Khan A R, Williams K A, Boggs J M, Deber C M
Division of Biochemistry Research, Hospital for Sick Children, Toronto, Ontario, Canada.
Biochemistry. 1995 Sep 26;34(38):12388-97. doi: 10.1021/bi00038a036.
The filamentous bacteriophage major coat protein occurs as a membrane-spanning assembly intermediate prior to incorporation into the lipid-free virion. To gain insight into how this small, multifunctional protein is able to be stably incorporated into both of these distinct environments, the reactive sulfhydryl group of IKe and M13 coat protein Cys mutants was exploited to probe the mobility and environment of this residue at several loci within the hydrophobic domain of these proteins. IKe mutants P30C, G39C, and G39C-V36A and M13 mutant Y24C-V31A, each previously obtained from randomized mutagenesis, were characterized in the intact virion, the intermediate spheroidal S-form, and in membrane-mimetic sodium dodecyl sulfate (SDS) micelles. The accessibility of the Cys sulfhydryl in the virion was examined by reaction with [14C]iodoacetamide (14C-IAN) and other alkylating agents. The IKe mutants G39C and G39C-V36A were found to be the most reactive with 14C-IAN and thus the most accessible, although this accessibility was subject to strict steric constraints since only the smallest sulfhydryl-specific alkylating agents were able to modify the Cys39 locus. The spin probe proxyliodoacetamide (PIAN) was used to characterize Cys side chain mobility by electron paramagnetic resonance (EPR) spectroscopy. The M13 mutant Y24C-V31A Cys side chain in the phage was observed to be the most mobile, with slightly less mobility for IKe mutant P30C and considerably less for G39C mutants. The SDS micelle-bound forms of the Cys mutants all exhibited enhanced side chain mobility compared to the virion form, with the extent of mobility dependent upon the specific location of the Cys residue. EPR and fluorescence quenching results show that the Cys side chain in the Y24C-V31A S-form is largely immobilized and inaccessible in comparison to the virion and micelle-solubilized forms. The overall results are interpreted in terms of the structural changes accompanying disassembly and insertion of the coat protein into the Escherichia coli inner membrane.

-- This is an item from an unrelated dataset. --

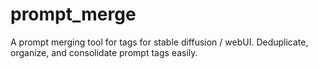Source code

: # prompt_merge
A prompt merging tool for tags for stable diffusion / webUI.  Deduplicate, organize, and consolidate prompt tags easily.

丝状噬菌体主要衣壳蛋白在整合到无脂病毒粒子之前,以跨膜组装中间体的形式存在。为深入了解这种小的多功能蛋白如何能够稳定地整合到这两种不同的环境中,利用IKe和M13衣壳蛋白半胱氨酸突变体的反应性巯基来探测该残基在这些蛋白疏水结构域内几个位点的流动性和环境。IKe突变体P30C、G39C和G39C-V36A以及M13突变体Y24C-V31A,每个都是先前通过随机诱变获得的,在完整病毒粒子、中间球状S型以及膜模拟十二烷基硫酸钠(SDS)胶束中进行了表征。通过与[14C]碘乙酰胺(14C-IAN)和其他烷基化剂反应,检测病毒粒子中半胱氨酸巯基的可及性。发现IKe突变体G39C和G39C-V36A与十四碳碘乙酰胺反应性最强,因此最易接近,不过这种可及性受到严格的空间限制,因为只有最小的巯基特异性烷基化剂能够修饰Cys39位点。自旋探针碘代丙酰胺(PIAN)用于通过电子顺磁共振(EPR)光谱表征半胱氨酸侧链的流动性。观察到噬菌体中的M13突变体Y24C-VI31A半胱氨酸侧链流动性最强,IKe突变体P30C的流动性稍低,G39C突变体的流动性则低得多。与病毒粒子形式相比,半胱氨酸突变体的SDS胶束结合形式均表现出增强的侧链流动性,流动性程度取决于半胱氨酸残基的具体位置。EPR和荧光猝灭结果表明,与病毒粒子和胶束溶解形式相比,Y24C-V31A S型中的半胱氨酸侧链在很大程度上固定不动且难以接近。根据衣壳蛋白拆卸和插入大肠杆菌内膜时伴随的结构变化对总体结果进行了解释。